苏悦看着陆寒霆紧绷的脸,心里已经有了判断,她抬手把桌上的温水推过去,却没有问他怎么了。
陆寒霆没有碰那杯水,他走到苏悦面前,声音压得极低,每个字都带着沉重。
“沿海一处绝密核潜艇基地出事了,今天下午开始,几名核动力总工先后出现高热、咳血和呼吸困难。”
苏悦的目光微微一沉,手指在文件夹上停住。
陆寒霆眼底布满血丝,声音越发冷硬:“到晚上九点,已经有四个人呕血倒下!其中一位总工的肺部出现了大面积异常结晶,军区总院的专家全抓瞎了。”
赵刚站在旁边,听到“异常结晶”四个字,忍不住看向苏悦,脸上浮出一种难以置信的震动。
军方刚刚收到基地传来的绝密病例,苏悦手里就恰好有一张同样的肺部X光片,这事根本不可能只是巧合。
苏悦没有立刻说话,只是伸手打开文件夹,将刚才誊写好的病理推断报告递给陆寒霆。
“你先看这个。”
陆寒霆接过文件,起初只当她是在分析匿名信里的病人情况,等看清第一行标题时,手指却猛地收紧。
报告最上方写着几个清晰的字,深海幽闭变异肺病。
下面详细列着病灶形成条件,高压密闭空间,低剂量核动力辐射,未知深海真菌孢子,肺泡结晶硬化。

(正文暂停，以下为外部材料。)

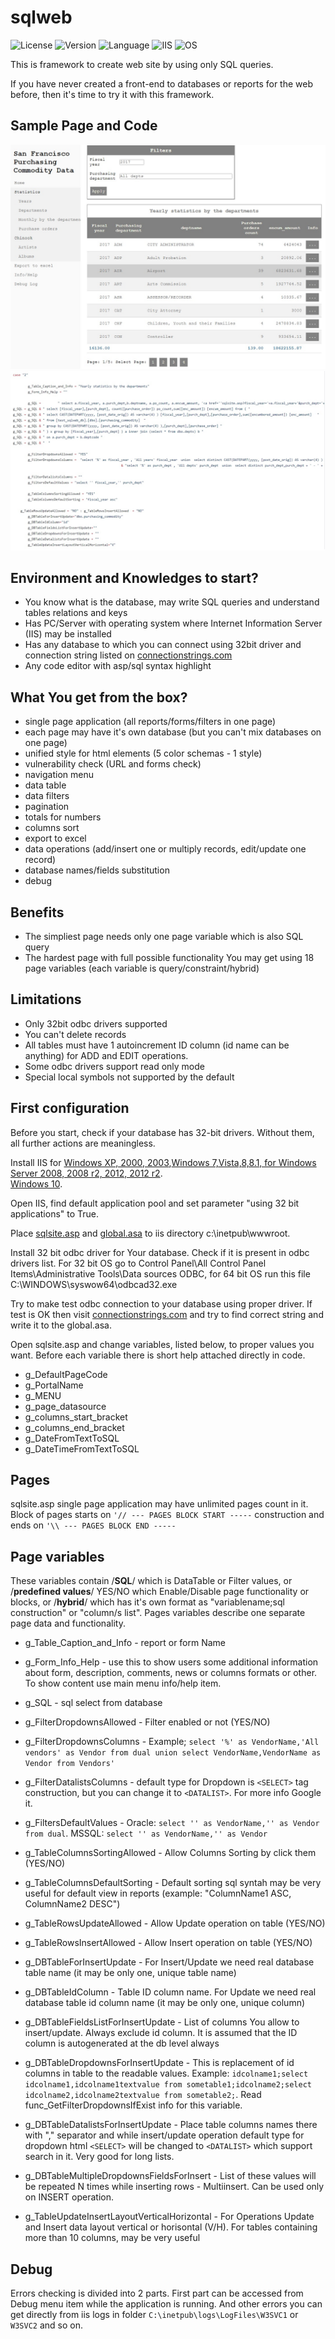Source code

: # sqlweb

![License](https://img.shields.io/badge/license-Apache%202.0-green)
![Version](https://img.shields.io/badge/version-1.02-yellow)
![Language](https://img.shields.io/badge/Language-ASP%20Classic-blue)
![IIS](https://img.shields.io/badge/IIS%20version-Any-blue)
![OS](https://img.shields.io/badge/OS-Any%20from%20Windows%202000-blue)

This is framework to create web site by using only SQL queries. 

If you have never created a front-end to databases or reports for the web before, then it's time to try it with this framework.

## Sample Page and Code

![Page](https://github.com/vku1/sqlweb/blob/main/sample_page.jpg)
![Code](https://github.com/vku1/sqlweb/blob/main/sample_code.jpg)

## Environment and Knowledges to start?

- You know what is the database, may write SQL queries and understand tables relations and keys
- Has PC/Server with operating system where Internet Information Server (IIS) may be installed
- Has any database to which you can connect using 32bit driver and connection string listed on [connectionstrings.com](https://www.connectionstrings.com)
- Any code editor with asp/sql syntax highlight

## What You get from the box?

- single page application (all reports/forms/filters in one page)
- each page may have it's own database (but you can't mix databases on one page)
- unified style for html elements (5 color schemas - 1 style)
- vulnerability check (URL and forms check)
- navigation menu 
- data table
- data filters
- pagination
- totals for numbers
- columns sort
- export to excel
- data operations (add/insert one or multiply records, edit/update one record)
- database names/fields substitution
- debug

## Benefits

- The simpliest page needs only one page variable which is also SQL query
- The hardest page with full possible functionality You may get using 18 page variables (each variable is query/constraint/hybrid)

## Limitations

- Only 32bit odbc drivers supported
- You can't delete records
- All tables must have 1 autoincrement ID column (id name can be anything) for ADD and EDIT operations.
- Some odbc drivers support read only mode
- Special local symbols not supported by the default

## First configuration

Before you start, check if your database has 32-bit drivers. Without them, all further actions are meaningless. 

Install IIS for [Windows XP, 2000, 2003](http://www.shotdev.com/asp/asp-installation/install-iis-windows-xp-2000-2003/),[Windows 7,Vista,8,8.1, for Windows Server 2008, 2008 r2, 2012, 2012 r2](https://docs.microsoft.com/en-us/iis/application-frameworks/running-classic-asp-applications-on-iis-7-and-iis-8/classic-asp-not-installed-by-default-on-iis).  
[Windows 10](https://docs.microsoft.com/en-us/answers/questions/370931/does-iis-in-windows-10-support-an-asp-web-site.html).

Open IIS, find default application pool and set parameter "using 32 bit applications" to True.

Place [sqlsite.asp](https://github.com/vku1/sqlweb/blob/main/sqlsite.asp) and [global.asa](https://github.com/vku1/sqlweb/blob/main/global.asa) to iis directory c:\inetpub\wwwroot\.

Install 32 bit odbc driver for Your database. 
Check if it is present in odbc drivers list. 
For 32 bit OS go to Control Panel\All Control Panel Items\Administrative Tools\Data sources ODBC, 
for 64 bit OS run this file C:\WINDOWS\syswow64\odbcad32.exe

Try to make test odbc connection to your database using proper driver. If test is OK then 
visit [connectionstrings.com](https://www.connectionstrings.com) and try to find correct string and write it to the global.asa.

Open sqlsite.asp and change variables, listed below, to proper values you want. Before each variable there is short help attached directly in code.
- g_DefaultPageCode
- g_PortalName
- g_MENU
- g_page_datasource
- g_columns_start_bracket
- g_columns_end_bracket
- g_DateFromTextToSQL
- g_DateTimeFromTextToSQL

## Pages

sqlsite.asp single page application may have unlimited pages count in it. 
Block of pages starts on `'// --- PAGES BLOCK START -----` construction and ends on `'\\ --- PAGES BLOCK END -----`

## Page variables

These variables contain /**SQL**/ which is DataTable or Filter values, or /**predefined values**/ YES/NO which Enable/Disable page functionality or blocks, or /**hybrid**/ which has it's own format as "variablename;sql construction" or "column/s list". 
Pages variables describe one separate page data and functionality.

- g_Table_Caption_and_Info - report or form Name

- g_Form_Info_Help - use this to show users some additional information about form, description, comments, news or columns formats or other. To show content use main menu info/help item.
 
- g_SQL - sql select from database
 
- g_FilterDropdownsAllowed - Filter enabled or not (YES/NO)

- g_FilterDropdownsColumns - Example; `select '%' as VendorName,'All vendors' as Vendor from dual union select VendorName,VendorName as Vendor from Vendors'`

- g_FilterDatalistsColumns - default type for Dropdown is `<SELECT>` tag construction, but you can change it to `<DATALIST>`. For more info Google it.

- g_FiltersDefaultValues - Oracle: `select '' as VendorName,'' as Vendor from dual`. MSSQL: `select '' as VendorName,'' as Vendor`
  
- g_TableColumnsSortingAllowed - Allow Columns Sorting by click them (YES/NO)
  
- g_TableColumnsDefaultSorting - Default sorting sql syntah may be very useful for default view in reports (example: "ColumnName1 ASC, ColumnName2 DESC")	
  
- g_TableRowsUpdateAllowed - Allow Update operation on table (YES/NO)
  
- g_TableRowsInsertAllowed - Allow Insert operation on table (YES/NO)
  
- g_DBTableForInsertUpdate - For Insert/Update we need real database table name (it may be only one, unique table name)
  
- g_DBTableIdColumn - Table ID column name. For Update we need real database table id column name (it may be only one, unique column)
  
- g_DBTableFieldsListForInsertUpdate - List of columns You allow to insert/update. Always exclude id column. It is assumed that the ID column is autogenerated at the db level always
  
- g_DBTableDropdownsForInsertUpdate - This is replacement of id columns in table to the readable values. Example: `idcolname1;select idcolname1,idcolname1textvalue from sometable1;idcolname2;select idcolname2,idcolname2textvalue from sometable2;`. Read func_GetFilterDropdownsIfExist info for this variable.
  
- g_DBTableDatalistsForInsertUpdate - Place table columns names there with "," separator and while insert/update operation default type for dropdown html `<SELECT>` will be changed to `<DATALIST>` which support search in it. Very good for long lists.
  
- g_DBTableMultipleDropdownsFieldsForInsert - List of these values will be repeated N times while inserting rows - Multiinsert. Can be used only on INSERT operation. 
  
- g_TableUpdateInsertLayoutVerticalHorizontal	- For Operations Update and Insert data layout vertical or horisontal (V/H). For tables containing more than 10 columns, may be very useful	

## Debug

Errors checking is divided into 2 parts. First part can be accessed from Debug menu item while the application is running. 
And other errors you can get directly from iis logs in folder `C:\inetpub\logs\LogFiles\W3SVC1` or `W3SVC2` and so on. 
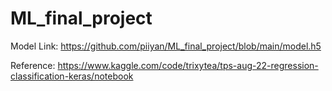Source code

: # ML_final_project

Model Link: https://github.com/piiyan/ML_final_project/blob/main/model.h5

Reference: https://www.kaggle.com/code/trixytea/tps-aug-22-regression-classification-keras/notebook
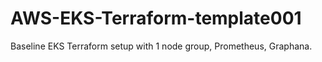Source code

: # AWS-EKS-Terraform-template001
Baseline EKS Terraform setup with 1 node group, Prometheus, Graphana.
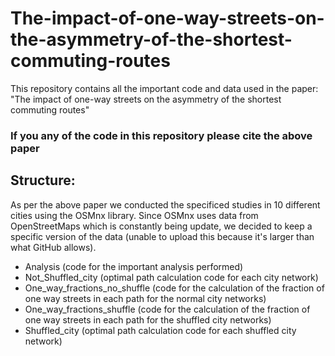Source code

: # The-impact-of-one-way-streets-on-the-asymmetry-of-the-shortest-commuting-routes

This repository contains all the important code and data used in the paper: "The impact of one-way streets on the asymmetry of the shortest commuting routes"

### If you any of the code in this repository please cite the above paper

## Structure:

As per the above paper we conducted the specificed studies in 10 different cities using the OSMnx library. Since OSMnx uses data from OpenStreetMaps which is constantly being update, we decided to keep a specific version of the data (unable to upload this because it's larger than what GitHub allows).

- Analysis (code for the important analysis performed)
- Not_Shuffled_city (optimal path calculation code for each city network)
- One_way_fractions_no_shuffle (code for the calculation of the fraction of one way streets in each path for the normal city networks)
- One_way_fractions_shuffle (code for the calculation of the fraction of one way streets in each path for the shuffled city networks)
- Shuffled_city (optimal path calculation code for each shuffled city network)
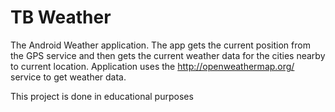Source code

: TB Weather
==========

The Android Weather application. The app gets the current position from the GPS service and then gets the current weather data for the cities nearby to current location.
Application uses the http://openweathermap.org/ service to get weather data.

This project is done in educational purposes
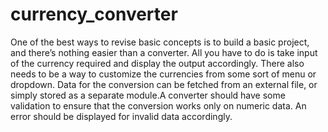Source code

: # currency_converter
One of the best ways to revise basic concepts is to build a basic project, and there’s nothing easier than a converter. All you have to do is take input of the currency required and display the output accordingly. There also needs to be a way to customize the currencies from some sort of menu or dropdown. Data for the conversion can be fetched from an external file, or simply stored as a separate module.A converter should have some validation to ensure that the conversion works only on numeric data. An error should be displayed for invalid data accordingly.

陆寒霆的视线越往下,脸色越沉,到最后翻页时,纸张边缘已经被他捏出明显褶皱。
基地传回来的初步病历中,也提到患者均长期处在核潜艇动力舱和深海作业区域,并且都出现了咳血、缺氧和肺部异常硬化。
军区总医院派出的专家连夜会诊,刚刚只给出“未知肺部感染”的结论,甚至连病因都没有摸到边。

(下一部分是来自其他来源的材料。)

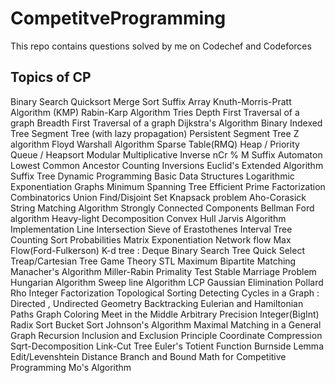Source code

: # CompetitveProgramming
This repo contains questions solved by me on Codechef and Codeforces

## Topics of CP

Binary Search
Quicksort
Merge Sort
Suffix Array
Knuth-Morris-Pratt Algorithm (KMP)
Rabin-Karp Algorithm
Tries
Depth First Traversal of a graph
Breadth First Traversal of a graph
Dijkstra's Algorithm
Binary Indexed Tree
Segment Tree (with lazy propagation)
Persistent Segment Tree
Z algorithm
Floyd Warshall Algorithm
Sparse Table(RMQ)
Heap / Priority Queue / Heapsort
Modular Multiplicative Inverse
nCr % M
Suffix Automaton
Lowest Common Ancestor
Counting Inversions
Euclid's Extended Algorithm
Suffix Tree
Dynamic Programming
Basic Data Structures
Logarithmic Exponentiation
Graphs
Minimum Spanning Tree
Efficient Prime Factorization
Combinatorics
Union Find/Disjoint Set
Knapsack problem
Aho-Corasick String Matching Algorithm
Strongly Connected Components
Bellman Ford algorithm
Heavy-light Decomposition
Convex Hull
Jarvis Algorithm Implementation
Line Intersection
Sieve of Erastothenes
Interval Tree
Counting Sort
Probabilities
Matrix Exponentiation
Network flow
Max Flow(Ford-Fulkerson)
K-d tree :
Deque
Binary Search Tree
Quick Select
Treap/Cartesian Tree
Game Theory
STL
Maximum Bipartite Matching
Manacher's Algorithm
Miller-Rabin Primality Test
Stable Marriage Problem
Hungarian Algorithm
Sweep line Algorithm
LCP
Gaussian Elimination
Pollard Rho Integer Factorization
Topological Sorting
Detecting Cycles in a Graph : Directed , Undirected
Geometry
Backtracking
Eulerian and Hamiltonian Paths
Graph Coloring
Meet in the Middle
Arbitrary Precision Integer(BigInt)
Radix Sort
Bucket Sort
Johnson's Algorithm
Maximal Matching in a General Graph
Recursion
Inclusion and Exclusion Principle
Coordinate Compression
Sqrt-Decomposition
Link-Cut Tree
Euler's Totient Function
Burnside Lemma
Edit/Levenshtein Distance
Branch and Bound
Math for Competitive Programming
Mo's Algorithm
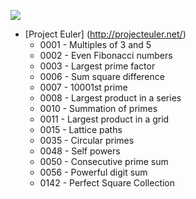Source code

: ![](http://projecteuler.net/profile/adzen.png)

* [Project Euler] (http://projecteuler.net/)
  * 0001 - Multiples of 3 and 5
  * 0002 - Even Fibonacci numbers
  * 0003 - Largest prime factor
  * 0006 - Sum square difference
  * 0007 - 10001st prime 
  * 0008 - Largest product in a series
  * 0010 - Summation of primes
  * 0011 - Largest product in a grid
  * 0015 - Lattice paths
  * 0035 - Circular primes
  * 0048 - Self powers
  * 0050 - Consecutive prime sum
  * 0056 - Powerful digit sum
  * 0142 - Perfect Square Collection
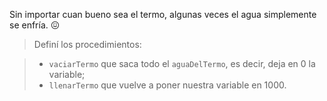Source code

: Sin importar cuan bueno sea el termo, algunas veces el agua simplemente se enfría. :confounded:

> Definí los procedimientos:

> * `vaciarTermo` que saca todo el `aguaDelTermo`, es decir, deja en 0 la variable;
> * `llenarTermo` que vuelve a poner nuestra variable en 1000.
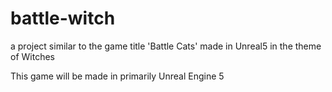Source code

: # battle-witch
a project similar to the game title 'Battle Cats' made in Unreal5 in the theme of Witches

This game will be made in primarily Unreal Engine 5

可苏悦仅凭一张匿名寄来的X光片,已经把病理过程、感染环境和疾病性质全部推了出来。
赵刚站在一旁,眼睛睁得很大,半天都没能挪开视线。
他跟着陆寒霆多年,见过苏悦在战地救人,见过她把楚家的假药阴谋一层层拆开,也见过她把那些海外博士压得抬不起头。
可眼下这一幕依旧让他心口发震。
军方动用了那么多专家,连病原体是什么都没查清,苏悦却已经把报告放在了桌上,连病名都写得清清楚楚。
赵刚张了张嘴,硬是半天没憋出一个字,只觉得头皮一阵阵发麻。